ABOUT THIS TASK
From the data below, give the number of lines holding the word "Shastri", with nothing else added.
#### RECORDED DATA ####
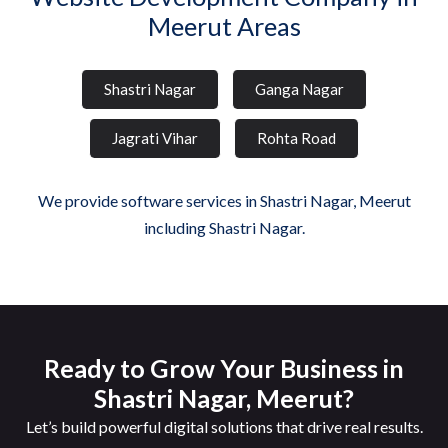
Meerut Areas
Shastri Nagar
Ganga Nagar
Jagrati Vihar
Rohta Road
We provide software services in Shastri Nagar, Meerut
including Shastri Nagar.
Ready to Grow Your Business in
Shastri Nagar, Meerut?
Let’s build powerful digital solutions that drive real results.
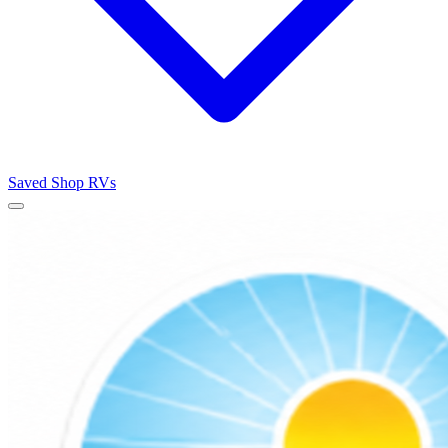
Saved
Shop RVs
####
#### RECORDED DATA ####
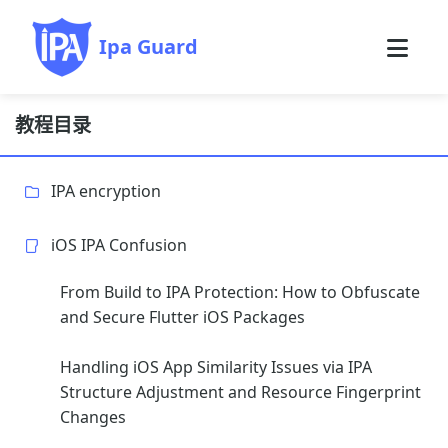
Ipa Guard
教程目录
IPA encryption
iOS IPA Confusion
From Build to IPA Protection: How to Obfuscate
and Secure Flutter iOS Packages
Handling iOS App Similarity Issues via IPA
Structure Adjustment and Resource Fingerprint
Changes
####
ANSWER
4